Please copy every line with the string "this" from the entries below.

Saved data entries
[Start of section]
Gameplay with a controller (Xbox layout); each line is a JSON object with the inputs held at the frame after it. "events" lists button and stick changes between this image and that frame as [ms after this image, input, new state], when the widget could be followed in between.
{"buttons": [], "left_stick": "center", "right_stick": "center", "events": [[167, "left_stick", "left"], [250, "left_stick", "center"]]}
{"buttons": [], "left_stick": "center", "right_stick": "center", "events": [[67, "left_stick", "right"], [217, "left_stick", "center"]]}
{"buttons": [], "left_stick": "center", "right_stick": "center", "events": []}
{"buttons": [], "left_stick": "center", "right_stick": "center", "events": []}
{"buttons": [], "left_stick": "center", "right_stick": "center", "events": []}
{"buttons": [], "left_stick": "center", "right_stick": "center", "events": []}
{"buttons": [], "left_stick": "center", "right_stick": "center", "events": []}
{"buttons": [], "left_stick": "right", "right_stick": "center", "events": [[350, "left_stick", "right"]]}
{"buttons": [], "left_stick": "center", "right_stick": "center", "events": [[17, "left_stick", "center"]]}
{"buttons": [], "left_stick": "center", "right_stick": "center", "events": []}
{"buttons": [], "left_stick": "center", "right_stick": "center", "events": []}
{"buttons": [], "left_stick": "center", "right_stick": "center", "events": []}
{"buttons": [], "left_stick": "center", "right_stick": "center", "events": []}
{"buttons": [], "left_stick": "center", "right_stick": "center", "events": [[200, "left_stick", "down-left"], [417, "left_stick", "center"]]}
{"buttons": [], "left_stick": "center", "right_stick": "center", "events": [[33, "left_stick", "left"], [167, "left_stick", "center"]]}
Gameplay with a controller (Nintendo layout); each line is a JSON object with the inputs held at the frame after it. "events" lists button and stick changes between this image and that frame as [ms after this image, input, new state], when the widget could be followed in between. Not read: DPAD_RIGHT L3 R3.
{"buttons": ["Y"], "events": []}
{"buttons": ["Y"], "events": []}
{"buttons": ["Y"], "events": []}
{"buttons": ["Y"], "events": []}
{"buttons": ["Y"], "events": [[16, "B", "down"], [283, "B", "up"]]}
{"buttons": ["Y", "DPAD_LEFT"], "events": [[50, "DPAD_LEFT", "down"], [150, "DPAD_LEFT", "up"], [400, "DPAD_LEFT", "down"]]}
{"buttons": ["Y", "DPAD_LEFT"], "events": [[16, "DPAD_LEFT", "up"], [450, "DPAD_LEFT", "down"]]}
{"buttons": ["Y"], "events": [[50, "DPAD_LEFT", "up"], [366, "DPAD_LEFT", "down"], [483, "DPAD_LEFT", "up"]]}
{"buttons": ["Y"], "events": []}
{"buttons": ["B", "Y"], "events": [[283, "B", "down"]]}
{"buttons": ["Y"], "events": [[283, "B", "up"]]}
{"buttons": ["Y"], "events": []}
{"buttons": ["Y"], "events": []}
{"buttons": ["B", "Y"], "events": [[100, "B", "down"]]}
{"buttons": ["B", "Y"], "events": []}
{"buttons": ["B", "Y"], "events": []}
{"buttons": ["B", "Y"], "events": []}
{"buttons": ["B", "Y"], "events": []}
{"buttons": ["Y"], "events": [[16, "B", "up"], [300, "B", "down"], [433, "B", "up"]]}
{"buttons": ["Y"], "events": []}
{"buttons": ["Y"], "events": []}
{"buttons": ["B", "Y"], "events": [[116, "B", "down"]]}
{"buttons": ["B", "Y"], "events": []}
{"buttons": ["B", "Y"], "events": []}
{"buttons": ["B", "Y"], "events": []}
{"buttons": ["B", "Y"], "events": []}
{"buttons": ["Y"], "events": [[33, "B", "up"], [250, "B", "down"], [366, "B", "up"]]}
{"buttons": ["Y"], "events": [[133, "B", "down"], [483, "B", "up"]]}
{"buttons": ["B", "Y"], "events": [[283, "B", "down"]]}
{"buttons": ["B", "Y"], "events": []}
[End of section]
● **RESPONSE TO THE TASK**:
Gameplay with a controller (Xbox layout); each line is a JSON object with the inputs held at the frame after it. "events" lists button and stick changes between this image and that frame as [ms after this image, input, new state], when the widget could be followed in between.
Gameplay with a controller (Nintendo layout); each line is a JSON object with the inputs held at the frame after it. "events" lists button and stick changes between this image and that frame as [ms after this image, input, new state], when the widget could be followed in between. Not read: DPAD_RIGHT L3 R3.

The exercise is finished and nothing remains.